Hochleistungsgeräte saugen rund um die Uhr Wasser aus dem Herrenteich in die Mühlenau. Doch nach wie vor droht das provisorische Wehr zu brechen.

Reinfeld. Es ist Mittwochabend, 22.30 Uhr. Der Karpfenplatz in Reinfeld ist hell erleuchtet. Überall stehen die blauen Einsatzfahrzeuge des Technischen Hilfswerks (THW). Doch die Hektik, die noch vor zwei Stunden herrschte, hat nachgelassen. Denn die 50 Männer und Frauen des THW und die 20 Feuerwehrleute haben es geschafft: Sechs Hochleistungspumpen aus Mölln, Elmshorn, Oldenburg, Bad Segeberg, Wismar und Hamburg-Bergedorf laufen auf vollen Touren. Mit lautem Brummen befördern die Geräte jede Minute 43 000 Liter Wasser aus dem Herrenteich in die benachbarte Mühlenau.
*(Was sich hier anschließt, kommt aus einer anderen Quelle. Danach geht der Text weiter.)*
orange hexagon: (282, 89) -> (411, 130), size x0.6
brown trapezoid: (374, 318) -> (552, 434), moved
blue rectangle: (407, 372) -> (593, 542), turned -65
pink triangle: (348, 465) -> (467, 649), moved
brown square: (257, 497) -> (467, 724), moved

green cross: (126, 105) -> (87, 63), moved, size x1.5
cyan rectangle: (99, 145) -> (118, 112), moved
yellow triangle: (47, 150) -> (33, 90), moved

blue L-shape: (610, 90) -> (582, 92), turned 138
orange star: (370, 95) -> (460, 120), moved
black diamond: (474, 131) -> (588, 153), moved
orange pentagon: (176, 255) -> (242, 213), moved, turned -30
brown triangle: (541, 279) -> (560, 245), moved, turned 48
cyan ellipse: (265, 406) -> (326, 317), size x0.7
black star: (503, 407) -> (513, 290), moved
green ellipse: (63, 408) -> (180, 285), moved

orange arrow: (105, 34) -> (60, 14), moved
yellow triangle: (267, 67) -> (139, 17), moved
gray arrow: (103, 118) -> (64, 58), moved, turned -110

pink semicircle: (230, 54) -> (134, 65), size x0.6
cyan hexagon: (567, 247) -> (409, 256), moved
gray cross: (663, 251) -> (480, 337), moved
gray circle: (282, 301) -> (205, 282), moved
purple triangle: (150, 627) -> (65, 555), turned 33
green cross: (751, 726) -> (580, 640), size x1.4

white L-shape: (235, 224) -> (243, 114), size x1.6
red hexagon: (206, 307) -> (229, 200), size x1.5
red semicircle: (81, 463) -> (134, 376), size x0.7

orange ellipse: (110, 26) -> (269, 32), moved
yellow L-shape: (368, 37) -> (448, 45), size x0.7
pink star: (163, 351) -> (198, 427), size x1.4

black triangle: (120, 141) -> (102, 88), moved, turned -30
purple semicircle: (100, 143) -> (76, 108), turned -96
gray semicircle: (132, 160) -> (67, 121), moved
Das Ziel: "Wir wollen versuchen, den Druck von der Spundwand zu nehmen", sagt Torben Schultz vom THW. Denn seitdem der Pegel des Gewässers durch das Tauwetter stark angestiegen ist, drückt das Wasser ununterbrochen gegen die provisorische Spundwand. Sie soll Herrenteich und Mühlenau solange trennen, bis das neue Wehr fertiggestellt ist (wir berichteten). "Die Baustelle ist auf eine Wasserhöhe von 8,53 Meter ausgerichtet", sagt Bürgermeister Gerhard Horn. Er vermutet den Pegel inzwischen bei etwa neun Metern. Die Spundwand droht zu brechen. Horn: "Das würde eine gigantische Flutwelle geben, die ich mir lieber nicht vorstellen möchte."

Mit Hilfe der Pumpen soll das Wehr entlastet werden. Sie befördern das Wasser vom Herrenteich durch etwa 150 Meter lange Rohrleitungen in die Mühlenau. Vorbei an der Großbaustelle, auf der eine Seniorenwohnanlage entsteht, und der evakuierten Kindertagesstätte an der Müllerwiese bis zur B 75. Neben der Bundesstraße sammelt sich das Wasser auf den Feldern. Denn es gibt zwar einen Tunnel unter der Straße. Doch der ist für solch enorme Wassermassen nicht gemacht. Nur langsam fließt das Wasser unter der Straße hindurch in Richtung Trave.

Nach zehn Stunden Dauereinsatz folgte gestern Vormittag die erste Erfolgsmeldung: "Der Pegel im Herrenteich ist über Nacht um vier Zentimeter gesunken", berichtet der Bürgermeister. Die Gefahr, dass das Hochwasser die Straßen überflutet, habe sich dadurch deutlich verringert. Aber: "Am Wehr können wir noch keine Entwarnung geben. Da muss das Wasser noch deutlich weiter absinken." Das heißt: Die Gefahr einer Flutwelle droht nach wie vor. Horn: "Die Stadt hat dafür alle Vorkehrungen getroffen." Nachdem die Kindertagesstätte und zwei Wohnhäuser bereits evakuiert worden seien, sei die größte Gefahrenstelle nun die Holzbrücke, die über die Mühlenau führt. "Wir haben sie gesperrt", sagt der Bürgermeister. Doch trotz Absperrband habe er gestern Leute auf der Brücke beobachtet. "Da war ich richtig erschrocken."

Da die Rohrleitungen über die L 71 laufen, bleibt die Straße im Bereich des Herrenteichs vorerst für Autofahrer gesperrt - für Fußgänger jedoch nicht. Besteht die Gefahr, dass der Damm zur Straße bricht und das Wasser für die Menschen gefährlich wird? Laut THW ist dieses Szenario unwahrscheinlich. "Wir beobachten das ständig, aber wir sehen da keine Gefahr", sagt Schultz. "Wir befinden uns zwar in einer kritischen Lage, aber eine Katastrophe ist nicht abzusehen."

Um den Pegel weiter zu senken, sollen die Pumparbeiten fortgesetzt werden. Wie lange noch, steht nicht fest. Zur Unterstützung wurde gestern eine siebte Pumpe aus Stade aufgebaut, die den Herrenteich um 15 000 Liter pro Minute erleichtert. Alle paar Stunden treffen sich Vertreter von Stadt, THW, Wasserbehörde, Feuerwehr und die Ingenieure der Baustelle, um die Lage zu bewerten. "Wir können das Wasser nicht immer weiter aus dem Teich befördern, sondern müssen auch schauen, welche Auswirkungen das auf die Felder und die Trave hat", sagt Horn. Bis gestern Abend sollte der Pegel um zehn Zentimeter gesenkt werden.